>> start Extracted records

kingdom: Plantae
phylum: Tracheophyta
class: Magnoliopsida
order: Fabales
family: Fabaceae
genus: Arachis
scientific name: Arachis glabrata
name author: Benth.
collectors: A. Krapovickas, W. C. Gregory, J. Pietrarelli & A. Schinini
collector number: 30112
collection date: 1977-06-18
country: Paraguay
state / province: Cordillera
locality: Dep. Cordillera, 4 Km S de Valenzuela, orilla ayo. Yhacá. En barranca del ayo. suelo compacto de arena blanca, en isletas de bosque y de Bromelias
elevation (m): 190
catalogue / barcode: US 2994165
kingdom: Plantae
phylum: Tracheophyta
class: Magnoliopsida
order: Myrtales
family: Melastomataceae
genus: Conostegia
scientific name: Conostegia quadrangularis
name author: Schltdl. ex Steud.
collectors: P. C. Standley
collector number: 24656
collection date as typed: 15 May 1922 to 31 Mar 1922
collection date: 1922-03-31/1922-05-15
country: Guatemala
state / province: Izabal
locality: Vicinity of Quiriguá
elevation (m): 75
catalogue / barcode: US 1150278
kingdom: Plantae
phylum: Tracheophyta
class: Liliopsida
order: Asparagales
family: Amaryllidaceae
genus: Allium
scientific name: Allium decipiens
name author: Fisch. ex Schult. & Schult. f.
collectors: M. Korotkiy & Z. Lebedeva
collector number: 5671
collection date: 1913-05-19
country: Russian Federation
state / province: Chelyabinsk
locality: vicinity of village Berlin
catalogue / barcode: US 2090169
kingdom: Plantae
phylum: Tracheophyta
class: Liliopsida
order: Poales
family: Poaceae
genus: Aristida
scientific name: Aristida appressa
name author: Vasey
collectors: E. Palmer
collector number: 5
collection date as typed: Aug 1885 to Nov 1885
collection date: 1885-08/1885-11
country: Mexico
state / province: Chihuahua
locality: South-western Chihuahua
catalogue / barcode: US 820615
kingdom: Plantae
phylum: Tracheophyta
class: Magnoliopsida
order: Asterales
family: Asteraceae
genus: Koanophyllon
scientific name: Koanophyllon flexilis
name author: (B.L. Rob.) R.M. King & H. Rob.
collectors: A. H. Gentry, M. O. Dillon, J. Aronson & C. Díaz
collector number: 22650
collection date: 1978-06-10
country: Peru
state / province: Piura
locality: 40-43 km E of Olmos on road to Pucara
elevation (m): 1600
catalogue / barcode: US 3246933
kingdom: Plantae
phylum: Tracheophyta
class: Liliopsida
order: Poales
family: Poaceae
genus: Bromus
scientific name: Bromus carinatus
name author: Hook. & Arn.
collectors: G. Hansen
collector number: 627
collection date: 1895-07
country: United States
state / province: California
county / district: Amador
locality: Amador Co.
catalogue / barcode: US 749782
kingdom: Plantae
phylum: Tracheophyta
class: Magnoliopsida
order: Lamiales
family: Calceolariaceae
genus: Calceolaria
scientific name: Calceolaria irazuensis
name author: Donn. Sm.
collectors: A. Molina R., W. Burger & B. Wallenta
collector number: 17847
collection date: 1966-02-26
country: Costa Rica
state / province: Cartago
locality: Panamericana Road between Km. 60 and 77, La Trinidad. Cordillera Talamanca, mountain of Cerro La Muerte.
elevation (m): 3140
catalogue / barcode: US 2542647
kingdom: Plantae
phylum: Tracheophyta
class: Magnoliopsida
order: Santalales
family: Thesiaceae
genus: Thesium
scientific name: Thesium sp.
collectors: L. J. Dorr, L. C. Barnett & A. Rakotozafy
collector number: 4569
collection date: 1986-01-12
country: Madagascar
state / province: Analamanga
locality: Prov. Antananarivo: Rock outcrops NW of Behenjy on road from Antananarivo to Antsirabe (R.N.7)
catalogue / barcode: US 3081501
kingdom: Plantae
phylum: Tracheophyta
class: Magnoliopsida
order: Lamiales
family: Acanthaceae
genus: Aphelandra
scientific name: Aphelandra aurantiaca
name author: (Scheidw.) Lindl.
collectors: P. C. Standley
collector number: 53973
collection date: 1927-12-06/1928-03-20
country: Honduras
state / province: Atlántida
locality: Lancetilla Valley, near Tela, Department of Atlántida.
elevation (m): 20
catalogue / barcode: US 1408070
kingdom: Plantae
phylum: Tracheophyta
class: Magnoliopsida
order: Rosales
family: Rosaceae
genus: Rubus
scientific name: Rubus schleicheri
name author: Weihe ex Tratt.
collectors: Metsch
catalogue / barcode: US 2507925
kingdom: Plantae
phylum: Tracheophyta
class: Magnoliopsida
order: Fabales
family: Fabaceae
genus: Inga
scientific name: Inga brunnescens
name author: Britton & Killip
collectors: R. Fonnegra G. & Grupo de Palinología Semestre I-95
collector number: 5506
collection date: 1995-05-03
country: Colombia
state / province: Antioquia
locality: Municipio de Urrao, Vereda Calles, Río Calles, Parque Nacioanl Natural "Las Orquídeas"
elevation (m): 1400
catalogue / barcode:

>> end Extracted records

= Task goal =
Format the lines between the one holding "locality: Dep. Cordillera, 4" and the one holding "state / province: Izabal", inclusive, as a JSON list of strings with one string per line and blank lines left out.

= Task result =
[
  "locality: Dep. Cordillera, 4 Km S de Valenzuela, orilla ayo. Yhacá. En barranca del ayo. suelo compacto de arena blanca, en isletas de bosque y de Bromelias",
  "elevation (m): 190",
  "catalogue / barcode: US 2994165",
  "kingdom: Plantae",
  "phylum: Tracheophyta",
  "class: Magnoliopsida",
  "order: Myrtales",
  "family: Melastomataceae",
  "genus: Conostegia",
  "scientific name: Conostegia quadrangularis",
  "name author: Schltdl. ex Steud.",
  "collectors: P. C. Standley",
  "collector number: 24656",
  "collection date as typed: 15 May 1922 to 31 Mar 1922",
  "collection date: 1922-03-31/1922-05-15",
  "country: Guatemala",
  "state / province: Izabal"
]